**What this task involves**
Copy the part of the lifecycleScope question starting at "I am setting" and ending at "true -> responseSuccess()".

**Page text**
········
I am setting up my Fragment like suggested in Google docs as such:
private var _binding: MyBinding? = null
private val binding get() = _binding!!
override fun onCreateView(inflater: LayoutInflater, container: ViewGroup?, savedInstanceState: Bundle?): View? {
_binding = MyBinding.inflate(inflater, container, false)
override fun onDestroyView() {
super.onDestroyView()
_binding = null
}
Now I'm calling a coroutine that to my understanding should be scoped to the lifecycle of this fragment. It has a longer network call, then a success:
lifecycleScope.launch(Dispatchers.Main) {
when (myViewModel.loadFromNetwork(url)) {
true -> responseSuccess()
false -> responseFailure()
}
}
private suspend fun responseSuccess() {
binding.stateSuccess.visibility = View.VISIBLE
// ...
}
Now when I press the Android system-back button while loadFromNetwork
is still loading the fragment gets destroyed and onDestroyView()
is called. As such binding
now is null
. I'm getting a kotlin.KotlinNullPointerException
. What I not quite getting is why responseSuccess()
is still being executed even though I thought that lifecycleScope
is specifically meant for these kind of situations. According to Google Docs:
A LifecycleScope is defined for each Lifecycle object. Any coroutine launched in this scope is canceled when the Lifecycle is destroyed.
I understand this code can be fixed by a few changes and some manual null-checks, but I would like to understand how to fix this without boilerplate and in the intended manner. What is the purpose of using lifecycleScope to be lifecycle aware if not exactly this?
········
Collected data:

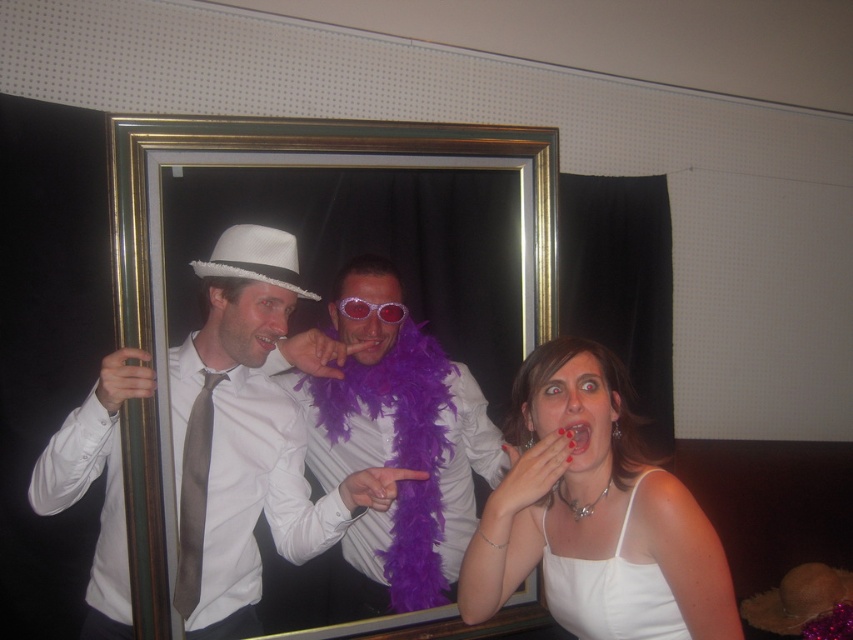
Does gold/glossy picture frame at center appear under white fabric tank top at lower right?

Result: Actually, gold/glossy picture frame at center is above white fabric tank top at lower right.

Does gold/glossy picture frame at center have a greater height compared to white fabric tank top at lower right?

Yes.

Who is more forward, (409, 152) or (585, 483)?

Positioned in front is point (585, 483).

The image size is (853, 640). What are the coordinates of `gold/glossy picture frame at center` in the screenshot? It's located at (317, 164).

How distant is matte white hat at center from white fabric tank top at lower right?

matte white hat at center is 17.36 inches from white fabric tank top at lower right.

Is matte white hat at center shorter than white fabric tank top at lower right?

No, matte white hat at center is not shorter than white fabric tank top at lower right.

What do you see at coordinates (247, 440) in the screenshot? This screenshot has height=640, width=853. I see `matte white hat at center` at bounding box center [247, 440].

The width and height of the screenshot is (853, 640). I want to click on matte white hat at center, so click(247, 440).

Is satin gray tie at left smaller than translucent plastic sunglasses at center?

No, satin gray tie at left is not smaller than translucent plastic sunglasses at center.

Is satin gray tie at left positioned before translucent plastic sunglasses at center?

Yes, satin gray tie at left is closer to the viewer.

Image resolution: width=853 pixels, height=640 pixels. In order to click on satin gray tie at left in this screenshot , I will do `click(194, 497)`.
········
**The completed task**
I am setting up my Fragment like suggested in Google docs as such:
private var _binding: MyBinding? = null
private val binding get() = _binding!!
override fun onCreateView(inflater: LayoutInflater, container: ViewGroup?, savedInstanceState: Bundle?): View? {
_binding = MyBinding.inflate(inflater, container, false)
override fun onDestroyView() {
super.onDestroyView()
_binding = null
}
Now I'm calling a coroutine that to my understanding should be scoped to the lifecycle of this fragment. It has a longer network call, then a success:
lifecycleScope.launch(Dispatchers.Main) {
when (myViewModel.loadFromNetwork(url)) {
true -> responseSuccess()